Long term care is the care needed by someone who has difficulty with two or more activities of daily living (ADLs) over a period of 90 days or more. Over 12 million people in the United States need long term care now, with almost half of them under 65 years old.

One of the incentives for people to get long term care insurance is state Partnership plans, which allow insureds to protect their assets if they use up their insurance and need to apply for Medicaid (called Medi-Cal in California).

In the 1990s, California, New York, Indiana, and Connecticut were pioneer states in creating Partnership programs, where insurance payouts for long term care can be deducted from the insured’s assets if the plan runs out and Medicaid is needed. Partnership programs save states money by encouraging people to buy long term care insurance.

To encourage more Americans to plan for the risk of needing long term care Congress passed the Deficit Reduction Act of 2005 (DRA). The new law permits the creation of beneficial public/private partnerships; a joint-effort between states and insurance companies who offer Qualified Long Term Care Insurance Partnership Policies. States would then amended their Mediciad law(s) to allow for the Partnership.

Insurance companies have agreed to offer high-quality, affordable long term care insurance protection that meets the stringent requirements set by the federal legislation and states.

Not all policies sold in your state are Partnership qualified. The most common non-Partnership policies are sold through employers, unions, associations – these are group policies and only individual policies are Partnership. Not all insurance companies policies qualify for Partnership in every state, check with us about your state or a specific company.

Partnership policies not only offer benefits to pay for long-term care costs. They offer the special additional benefit of Asset Protection should you ever need to apply for Medicaid assistance.

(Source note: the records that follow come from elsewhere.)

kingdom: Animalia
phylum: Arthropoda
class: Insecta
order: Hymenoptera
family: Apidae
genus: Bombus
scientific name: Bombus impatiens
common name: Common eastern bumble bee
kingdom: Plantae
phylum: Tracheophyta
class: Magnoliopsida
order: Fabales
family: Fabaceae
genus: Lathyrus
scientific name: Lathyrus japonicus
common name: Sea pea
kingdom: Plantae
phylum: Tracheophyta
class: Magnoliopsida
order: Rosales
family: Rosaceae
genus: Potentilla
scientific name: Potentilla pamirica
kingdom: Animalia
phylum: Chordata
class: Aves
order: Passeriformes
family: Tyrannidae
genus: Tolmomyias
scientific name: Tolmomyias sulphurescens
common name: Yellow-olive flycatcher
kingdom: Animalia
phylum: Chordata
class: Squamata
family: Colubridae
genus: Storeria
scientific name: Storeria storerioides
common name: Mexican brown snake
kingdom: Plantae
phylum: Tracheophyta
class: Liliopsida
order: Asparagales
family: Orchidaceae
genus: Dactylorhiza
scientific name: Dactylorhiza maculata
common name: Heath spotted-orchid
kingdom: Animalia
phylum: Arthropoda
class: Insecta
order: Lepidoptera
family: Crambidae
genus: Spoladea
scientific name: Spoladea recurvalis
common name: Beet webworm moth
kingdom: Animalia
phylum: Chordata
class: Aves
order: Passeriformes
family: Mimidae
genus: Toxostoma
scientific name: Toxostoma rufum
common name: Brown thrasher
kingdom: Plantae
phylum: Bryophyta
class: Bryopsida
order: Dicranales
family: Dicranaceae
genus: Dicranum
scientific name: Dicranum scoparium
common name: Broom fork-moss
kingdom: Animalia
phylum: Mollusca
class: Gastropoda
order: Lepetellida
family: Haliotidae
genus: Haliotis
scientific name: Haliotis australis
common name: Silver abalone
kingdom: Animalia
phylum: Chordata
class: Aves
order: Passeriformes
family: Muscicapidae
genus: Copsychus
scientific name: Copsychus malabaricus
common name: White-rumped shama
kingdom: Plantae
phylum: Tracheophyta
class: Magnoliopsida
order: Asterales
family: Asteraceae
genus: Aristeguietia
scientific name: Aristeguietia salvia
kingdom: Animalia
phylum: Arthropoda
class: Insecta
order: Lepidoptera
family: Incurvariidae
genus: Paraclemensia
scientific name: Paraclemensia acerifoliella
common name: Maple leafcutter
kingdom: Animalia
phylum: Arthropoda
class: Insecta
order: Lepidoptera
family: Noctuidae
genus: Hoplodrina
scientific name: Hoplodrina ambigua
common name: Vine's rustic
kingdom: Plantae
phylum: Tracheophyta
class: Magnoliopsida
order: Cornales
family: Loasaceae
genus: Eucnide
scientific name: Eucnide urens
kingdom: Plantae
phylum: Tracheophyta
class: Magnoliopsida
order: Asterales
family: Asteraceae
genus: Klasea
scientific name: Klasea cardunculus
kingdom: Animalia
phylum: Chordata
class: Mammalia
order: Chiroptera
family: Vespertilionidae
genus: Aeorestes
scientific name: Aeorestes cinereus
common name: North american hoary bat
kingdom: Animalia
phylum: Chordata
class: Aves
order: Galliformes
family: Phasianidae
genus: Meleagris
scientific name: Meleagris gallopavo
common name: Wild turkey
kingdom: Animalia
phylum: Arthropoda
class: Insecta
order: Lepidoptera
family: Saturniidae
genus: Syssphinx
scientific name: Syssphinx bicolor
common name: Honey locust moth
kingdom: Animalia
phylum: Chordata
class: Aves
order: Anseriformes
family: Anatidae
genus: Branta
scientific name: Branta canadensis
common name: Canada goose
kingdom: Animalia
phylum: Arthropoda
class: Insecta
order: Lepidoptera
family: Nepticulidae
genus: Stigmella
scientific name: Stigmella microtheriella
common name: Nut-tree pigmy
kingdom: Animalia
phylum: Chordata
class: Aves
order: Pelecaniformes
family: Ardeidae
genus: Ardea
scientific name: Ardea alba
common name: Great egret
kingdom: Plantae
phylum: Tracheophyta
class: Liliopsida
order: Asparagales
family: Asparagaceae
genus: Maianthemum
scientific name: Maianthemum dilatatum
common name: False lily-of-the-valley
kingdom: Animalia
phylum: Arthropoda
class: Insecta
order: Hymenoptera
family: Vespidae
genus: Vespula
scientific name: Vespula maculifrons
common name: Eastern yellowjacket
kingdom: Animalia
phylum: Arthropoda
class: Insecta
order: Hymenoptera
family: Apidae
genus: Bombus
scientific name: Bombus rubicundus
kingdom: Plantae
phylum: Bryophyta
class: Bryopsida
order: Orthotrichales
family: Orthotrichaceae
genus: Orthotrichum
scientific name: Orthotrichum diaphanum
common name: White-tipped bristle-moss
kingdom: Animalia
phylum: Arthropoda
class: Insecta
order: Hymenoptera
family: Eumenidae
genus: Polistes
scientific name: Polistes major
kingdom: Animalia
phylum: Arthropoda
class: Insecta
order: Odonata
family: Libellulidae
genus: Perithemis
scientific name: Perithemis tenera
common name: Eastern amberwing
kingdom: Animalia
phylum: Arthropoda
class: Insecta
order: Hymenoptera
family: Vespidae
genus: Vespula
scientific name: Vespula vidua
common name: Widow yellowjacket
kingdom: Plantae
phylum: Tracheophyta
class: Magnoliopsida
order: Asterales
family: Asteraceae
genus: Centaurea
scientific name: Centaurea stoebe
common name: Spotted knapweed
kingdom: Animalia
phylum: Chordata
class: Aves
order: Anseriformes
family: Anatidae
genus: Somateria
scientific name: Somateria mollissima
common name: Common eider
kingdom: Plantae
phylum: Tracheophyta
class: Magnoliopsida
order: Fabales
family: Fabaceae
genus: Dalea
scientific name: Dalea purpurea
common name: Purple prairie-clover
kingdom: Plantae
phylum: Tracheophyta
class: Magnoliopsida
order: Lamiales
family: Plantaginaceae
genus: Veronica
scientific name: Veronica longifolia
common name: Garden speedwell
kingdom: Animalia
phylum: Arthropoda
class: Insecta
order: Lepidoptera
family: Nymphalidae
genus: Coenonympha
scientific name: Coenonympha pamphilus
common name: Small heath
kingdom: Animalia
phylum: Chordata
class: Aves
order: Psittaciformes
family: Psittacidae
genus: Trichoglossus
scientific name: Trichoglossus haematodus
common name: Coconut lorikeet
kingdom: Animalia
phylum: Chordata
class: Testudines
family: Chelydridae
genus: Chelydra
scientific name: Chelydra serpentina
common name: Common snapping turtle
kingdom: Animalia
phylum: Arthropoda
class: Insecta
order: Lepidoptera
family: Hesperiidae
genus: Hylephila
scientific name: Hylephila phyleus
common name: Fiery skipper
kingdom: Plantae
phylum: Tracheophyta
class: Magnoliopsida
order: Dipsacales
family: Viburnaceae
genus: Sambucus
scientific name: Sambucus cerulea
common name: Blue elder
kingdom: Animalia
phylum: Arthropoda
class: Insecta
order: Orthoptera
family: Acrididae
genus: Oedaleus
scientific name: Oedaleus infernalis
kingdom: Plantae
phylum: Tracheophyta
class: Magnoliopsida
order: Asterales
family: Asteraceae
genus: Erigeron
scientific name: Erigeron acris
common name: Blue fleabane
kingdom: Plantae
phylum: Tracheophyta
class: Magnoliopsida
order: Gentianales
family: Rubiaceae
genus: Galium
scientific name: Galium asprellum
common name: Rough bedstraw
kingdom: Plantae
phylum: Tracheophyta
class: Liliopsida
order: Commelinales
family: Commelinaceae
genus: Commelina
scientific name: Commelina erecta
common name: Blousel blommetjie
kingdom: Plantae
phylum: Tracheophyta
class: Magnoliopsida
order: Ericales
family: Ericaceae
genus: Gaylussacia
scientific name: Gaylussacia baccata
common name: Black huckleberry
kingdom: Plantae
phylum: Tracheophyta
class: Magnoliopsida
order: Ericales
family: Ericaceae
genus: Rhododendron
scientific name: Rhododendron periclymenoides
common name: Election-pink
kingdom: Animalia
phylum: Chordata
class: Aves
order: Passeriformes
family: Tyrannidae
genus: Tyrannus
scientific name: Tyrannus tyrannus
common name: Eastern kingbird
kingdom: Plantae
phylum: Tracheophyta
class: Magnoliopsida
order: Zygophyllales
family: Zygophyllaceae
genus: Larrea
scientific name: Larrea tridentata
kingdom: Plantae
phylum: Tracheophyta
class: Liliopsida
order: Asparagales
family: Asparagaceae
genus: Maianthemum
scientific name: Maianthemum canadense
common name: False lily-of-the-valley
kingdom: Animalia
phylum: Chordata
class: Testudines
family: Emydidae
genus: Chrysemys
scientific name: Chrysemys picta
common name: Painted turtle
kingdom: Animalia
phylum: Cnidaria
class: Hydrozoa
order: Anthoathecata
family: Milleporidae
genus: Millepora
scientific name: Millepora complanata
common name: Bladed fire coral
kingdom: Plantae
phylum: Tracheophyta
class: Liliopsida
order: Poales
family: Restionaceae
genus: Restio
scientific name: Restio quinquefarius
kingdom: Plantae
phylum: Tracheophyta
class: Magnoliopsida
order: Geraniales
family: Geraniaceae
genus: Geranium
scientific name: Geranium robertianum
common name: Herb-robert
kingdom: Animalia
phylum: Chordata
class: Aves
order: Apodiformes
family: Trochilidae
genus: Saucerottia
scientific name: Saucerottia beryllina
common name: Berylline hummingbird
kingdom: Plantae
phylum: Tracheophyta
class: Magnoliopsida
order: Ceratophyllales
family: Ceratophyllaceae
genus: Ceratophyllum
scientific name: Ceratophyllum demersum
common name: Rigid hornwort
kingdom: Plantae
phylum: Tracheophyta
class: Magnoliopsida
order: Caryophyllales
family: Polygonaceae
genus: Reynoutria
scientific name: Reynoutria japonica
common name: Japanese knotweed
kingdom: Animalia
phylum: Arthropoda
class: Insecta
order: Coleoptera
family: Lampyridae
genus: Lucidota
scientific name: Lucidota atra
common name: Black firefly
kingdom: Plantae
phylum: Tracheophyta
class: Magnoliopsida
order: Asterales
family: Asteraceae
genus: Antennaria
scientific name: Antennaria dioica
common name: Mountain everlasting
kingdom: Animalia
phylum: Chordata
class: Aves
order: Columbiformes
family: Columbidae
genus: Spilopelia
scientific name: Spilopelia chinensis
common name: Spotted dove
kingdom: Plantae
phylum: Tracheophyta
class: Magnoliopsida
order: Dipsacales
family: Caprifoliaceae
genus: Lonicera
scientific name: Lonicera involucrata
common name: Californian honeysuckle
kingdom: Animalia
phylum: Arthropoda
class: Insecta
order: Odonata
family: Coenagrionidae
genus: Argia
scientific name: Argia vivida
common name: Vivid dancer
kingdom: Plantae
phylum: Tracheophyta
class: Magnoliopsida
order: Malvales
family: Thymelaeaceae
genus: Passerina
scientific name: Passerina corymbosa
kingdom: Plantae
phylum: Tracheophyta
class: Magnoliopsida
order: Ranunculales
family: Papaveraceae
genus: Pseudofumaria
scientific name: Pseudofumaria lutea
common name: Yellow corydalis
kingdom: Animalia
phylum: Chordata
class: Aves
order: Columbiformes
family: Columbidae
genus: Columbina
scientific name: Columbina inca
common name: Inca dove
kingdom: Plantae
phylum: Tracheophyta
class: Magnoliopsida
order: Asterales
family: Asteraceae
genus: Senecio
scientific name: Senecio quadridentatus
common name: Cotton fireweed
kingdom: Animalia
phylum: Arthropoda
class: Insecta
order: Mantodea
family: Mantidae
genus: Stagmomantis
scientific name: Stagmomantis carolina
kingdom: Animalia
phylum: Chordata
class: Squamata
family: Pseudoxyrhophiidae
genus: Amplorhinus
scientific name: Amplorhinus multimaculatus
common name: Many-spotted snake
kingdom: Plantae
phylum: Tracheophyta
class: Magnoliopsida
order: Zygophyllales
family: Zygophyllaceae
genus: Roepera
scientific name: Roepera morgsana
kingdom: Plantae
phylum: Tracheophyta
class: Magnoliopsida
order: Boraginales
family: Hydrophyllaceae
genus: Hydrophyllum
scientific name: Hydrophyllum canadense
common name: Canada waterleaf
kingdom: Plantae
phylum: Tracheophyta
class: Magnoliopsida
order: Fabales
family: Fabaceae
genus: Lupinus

Now most states have Partnership programs, but California’s program needs to be updated.

To qualify for the state Partnership, California requires a long term care insurance policy to have a minimum of  $190* a day in coverage and a 5% compound interest inflation protection for someone under age 70. But these requirements may make the premiums out of reach for average Californians.

In  Partnership states created after 2005,  inflation protection is the only requirement for a plan to qualify for Partnership and 3% compound is about half the cost of 5% compound, making a comparable California Partnership policy about twice the cost.

The requirements can change from year to year. But another problem is that California long term care insurance Partnership policies do not have reciprocity; that is, if the insured moves to another state, although the insurance policy moves with the insured, the Partnership asset protection no longer applies. You would have to move back to California to use the Partnership asset protection part of the policy.

All the other Partnership states have reciprocity – even the other Partnership pioneer states New York, Indiana, and Connecticut.

California spends over $14 billion annually on long term care through its Medicaid program (called Medi-Cal). The only state that spends more is New York at over $15 billion. Total long term care Medicaid spending for the United States is over $118 billion.

In 2005, about 1.5 million Californians used long term care services. That number is expected to skyrocket: 6.5 million Californians will be 65 and older by 2025. Nearly a million will be 85 and older, and many of them will need long term care.

It is obviously in the interest of states to encourage people to get long term care insurance. However, the policies have to be affordable or people will not insure. Also, since people move around, reciprocity between states is essential. California needs to make these changes to its Partnership program so it can include more people.